Dari angka itu, 358 orang menyatakan pernah mengalami pelecehan verbal dan 331 lainnya mengalami pelecehan seksual fisik. Khusus pelecehan fisik berupa ajakan kencan atau ‘staycation‘ yang seringkali berorientasi seksual tercatat ada sembilan kasus.

“Jumlah kasusnya memang tidak sebanyak pelecehan verbal seperti siulan, rayuan, atau ejekan terhadap tubuh. Karena praktik itu [ajakan kencan] berisiko dan pelaku menarget korban,” jelas Ika. Ika meyakini kasus seperti ini tidak hanya terjadi di pabrik garmen namun di banyak perusahaan lain.

Sebab kasus pelecehan atau kekerasan seksual muncul karena ketimpangan relasi kuasa. Bukan diakibatkan pakaian ataupun sektor perusahaannya. Kepala Divisi Anak dan Perempuan DPP Serikat Pekerja Nasional (SPN), Sumiyati, sependapat. Dia bahkan khawatir dengan adanya UU Cipta Kerja yang tak lagi membatasi periode kontrak membuat buruh makin rentan diperdaya.

“Sekarang itu kalau mau kerja atau perpanjang kontrak sampai ada yang harus bayar loh. Tapi hal begini kan tidak terungkap,” imbuh Sumiyati. Sumiyati juga mensinyalir praktik ajakan ‘staycation‘ sebagai syarat memperpanjang kontrak di perusahaan yang diduga ada di Cikarang sudah berlangsung lama.
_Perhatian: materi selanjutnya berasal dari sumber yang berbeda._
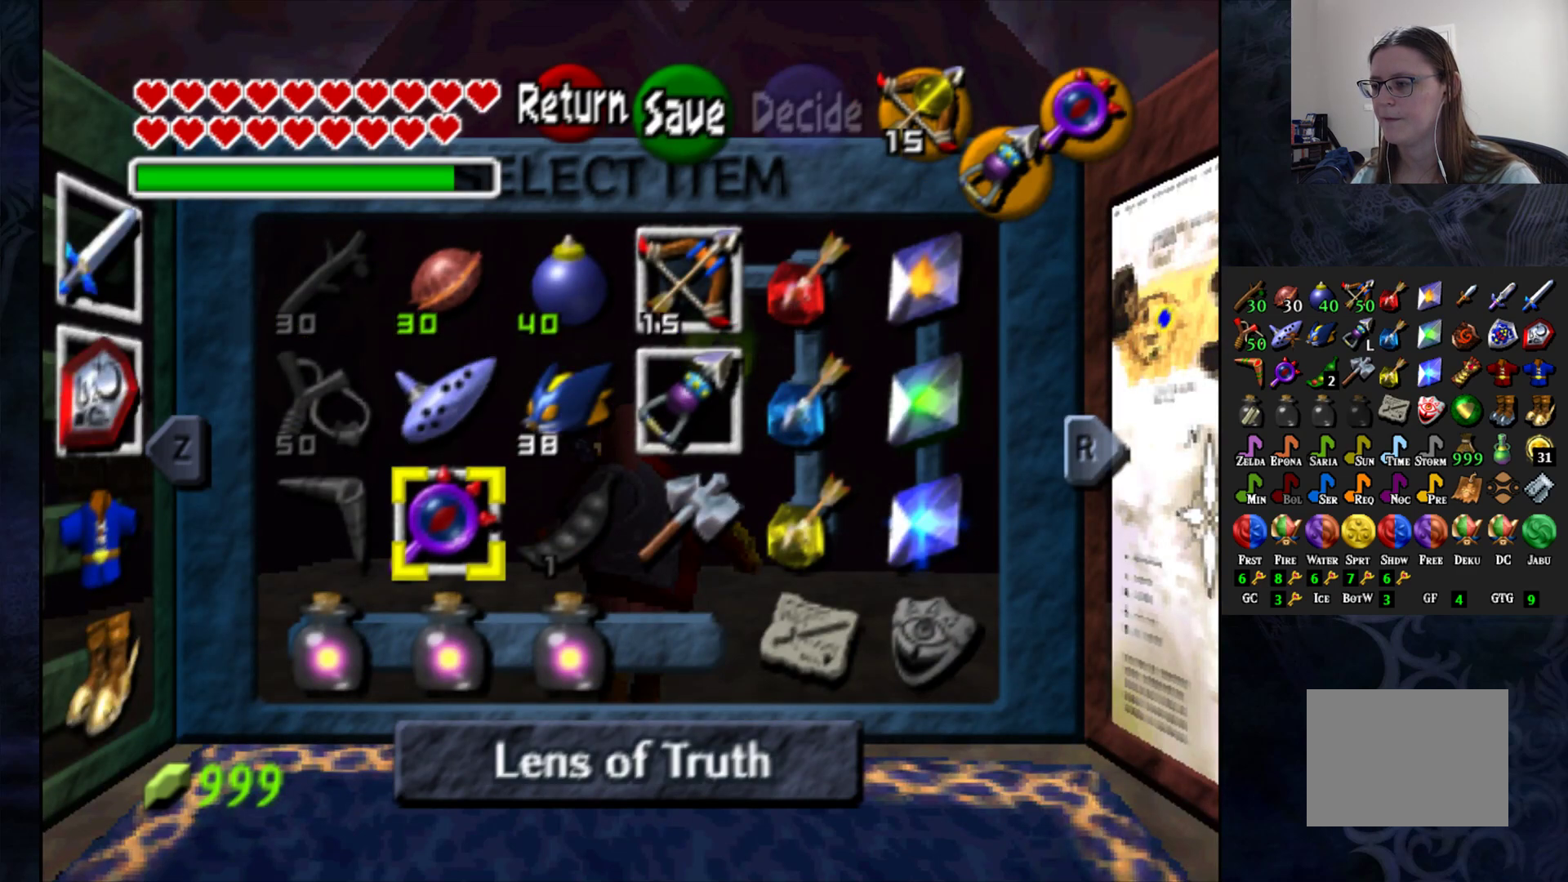
{"buttons": [], "left_stick": "center", "right_stick": "center", "events": [[350, "left_stick", "left"], [500, "left_stick", "center"]]}
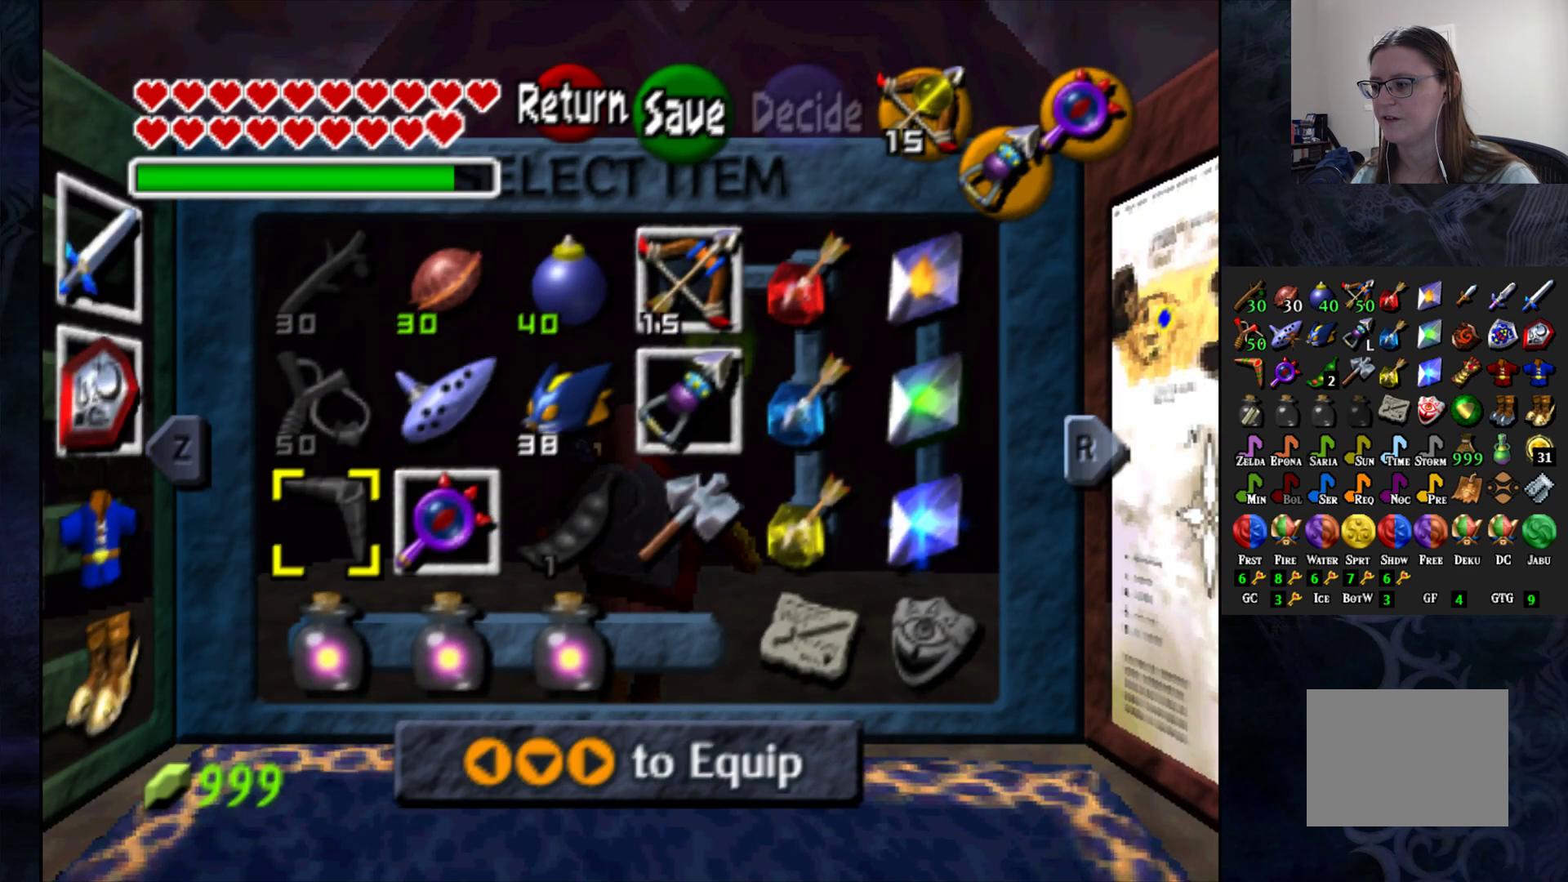
{"buttons": [], "left_stick": "center", "right_stick": "center", "events": [[133, "L1", "down"], [283, "L1", "up"]]}
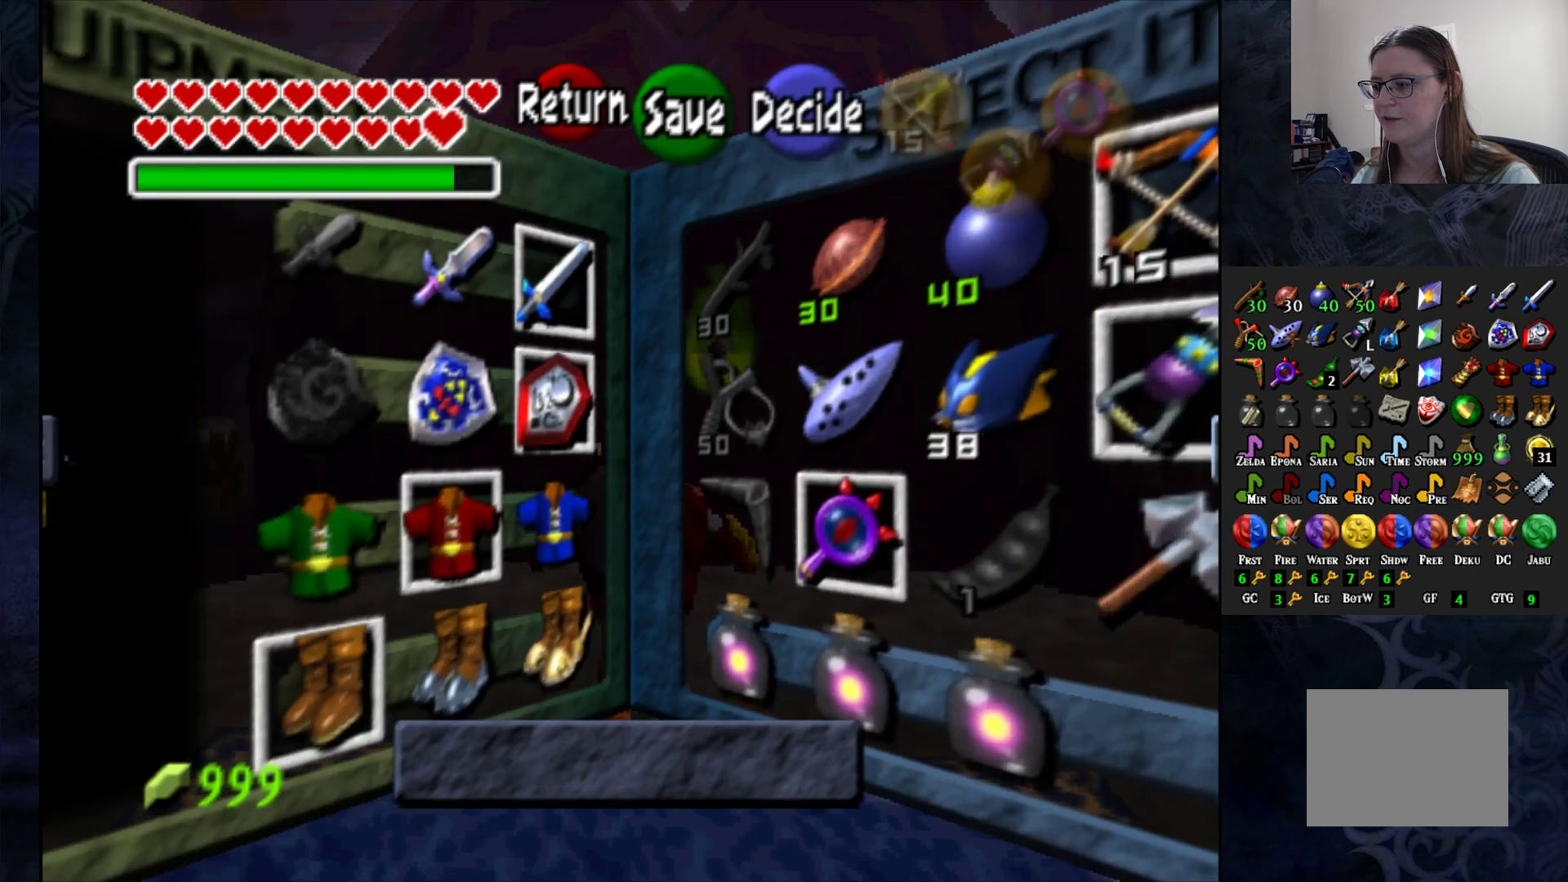
{"buttons": [], "left_stick": "center", "right_stick": "center", "events": [[283, "left_stick", "left"], [433, "left_stick", "center"]]}
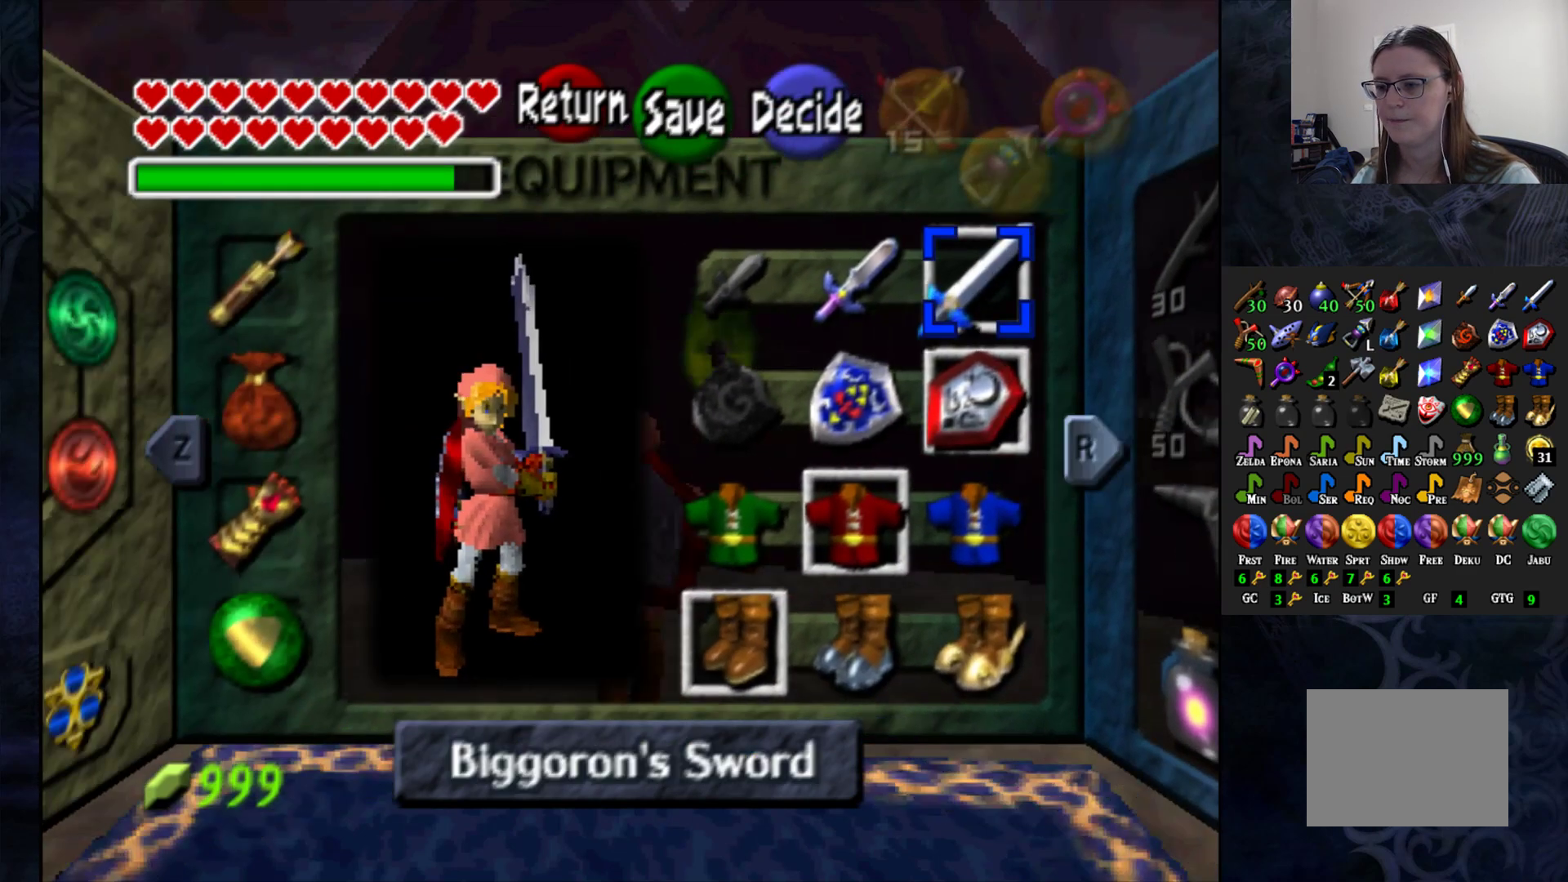
{"buttons": [], "left_stick": "center", "right_stick": "center", "events": [[50, "left_stick", "down"], [200, "left_stick", "center"], [267, "left_stick", "down"], [383, "left_stick", "center"]]}
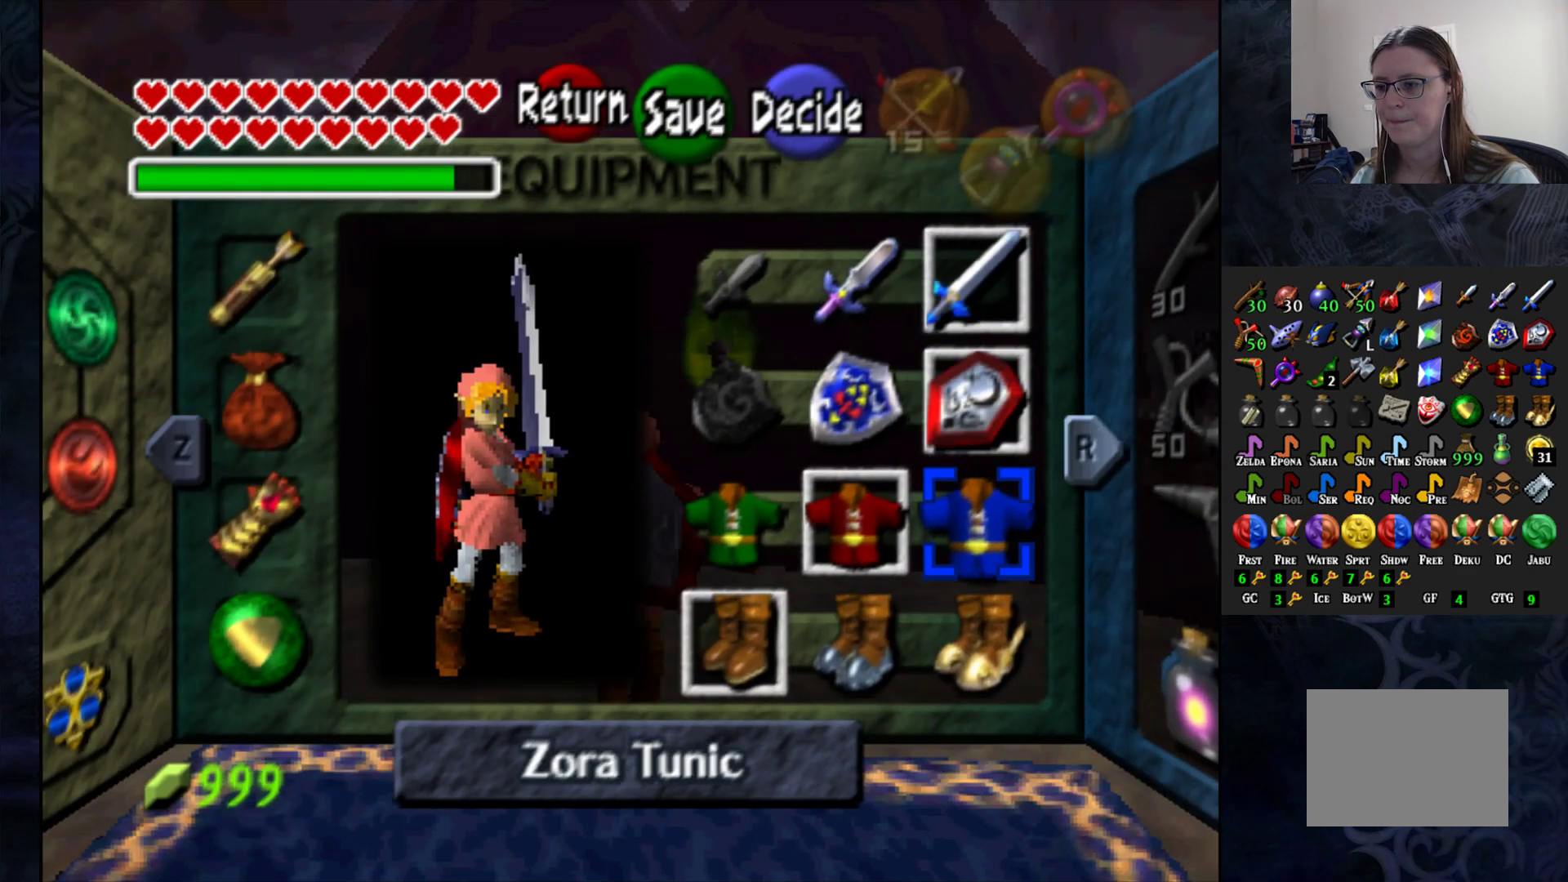
{"buttons": [], "left_stick": "down", "right_stick": "center", "events": [[17, "left_stick", "down"], [133, "left_stick", "center"], [433, "left_stick", "down"]]}
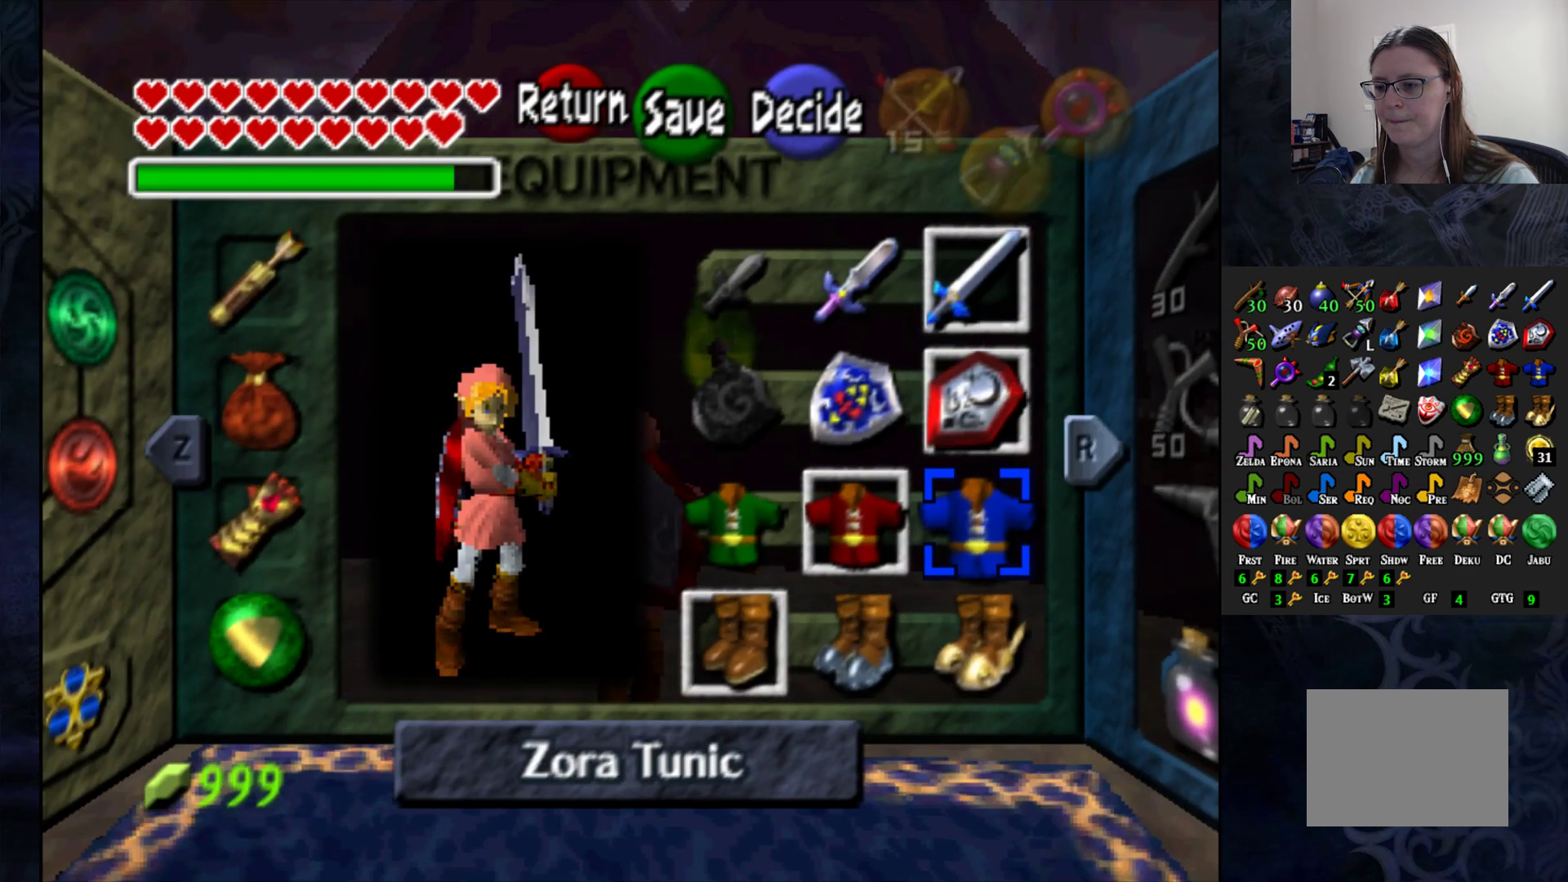
{"buttons": [], "left_stick": "center", "right_stick": "center", "events": [[67, "left_stick", "center"], [217, "CROSS", "down"], [300, "CROSS", "up"]]}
Itu sebabnya Sumiyati dan Ika mendesak Kementerian Ketenagakerjaan untuk mengimplementasikan UU Tindak Pidana Kekerasan Seksual di dunia kerja.

Menurut mereka, mekanisme pengaduan soal pelecehan dan kekerasan seksual di pabrik tidak melindungi korban.

Selain itu, pedoman pencegahan kekerasan seksual di tempat kerja yang dikeluarkan Kemnaker pada 2011, kata Ika, tidak tersosialisasikan dengan baik.

“Peristiwa kekerasan atau pelecehan seksual itu tidak mudah dilaporkan. Harus ada mekanisme pengaduan yang melindungi korban di tempat kerja,” tutur Ika.

“Selama ini pengaduannya lewat kotak keluhan.”

“Semoga kasus ini menjadi wake up call buat Kemnaker, karena isu ini sudah sering disampaikan.”